Coordenado por Herman Herlinghaus

Este tópico está obviamente inscrito numa perspectiva voltada para a performance e, em vários contextos de discussão, está relacionado a um movimento de destotalização em relação ao conceito de identidades culturais. As abordagens para este tópico devem ser múltiplas e diversas. Podem ou não começarem a partir de uma instância auto-reflexiva significantemente crescente das comunidades indígenas, movimentos sociais e práticas artísticas no que diz respeito à comunicação, heterogeneidade cultural e imáginarios transnacionais.

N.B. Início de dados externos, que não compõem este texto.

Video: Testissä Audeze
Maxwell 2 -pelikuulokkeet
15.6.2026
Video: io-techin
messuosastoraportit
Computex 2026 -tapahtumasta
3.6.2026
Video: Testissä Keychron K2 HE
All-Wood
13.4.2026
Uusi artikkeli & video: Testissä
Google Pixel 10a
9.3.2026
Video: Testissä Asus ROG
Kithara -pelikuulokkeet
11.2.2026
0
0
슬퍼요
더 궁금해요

Falando mais especificamente sobre a apropriação de novas tecnologias e estratégias de mídia de massa (e táticas) para propósitos éticos, estéticos, antropológicos e políticos, uma questão está fortemente ressoando na América Latina: como podem as vozes, os gestos, as imagens e as narrativas dos movimentos indígenas serem articulados no local assim como espaços transnacionais e serem interconectados de uma forma crescente? Como projetos podem ser planejados e desenvolvidos e que sejam capazes de ultrapassarem a separação restrita entre pequenos círculos de comunicação alternativos e os grandes e agressivos meios de comunicação de massa? Quais são as relações entre o design estético e a estratégia política já que estamos lidando com situações que confrontam a luta por identidades social e éticamente positivas com múltiplos discursos, imagens e tecnologias? Essas são apenas algumas questões que podem ajudar a fazer o  remapeamento desse terreno desafiador.

Participantes

Gail Tremblay, Karina Vanessa Castro Santana, Colette Jacques, Eduardo Flores, Norma B Correa, Lara Evans, Luis Millones, Hermann Herlinghaus, Candice Hopkins, Laura Kropff Causa, Andrew Okpeaha Maclean, Citlali Martinez, Kent Monkman, Freya Schiwy, Terence Turner, Kerry Swanson, Alejandro Meraz, Tina Majkowski, Kathleen Buddle-Crowe, Veronica Bollow.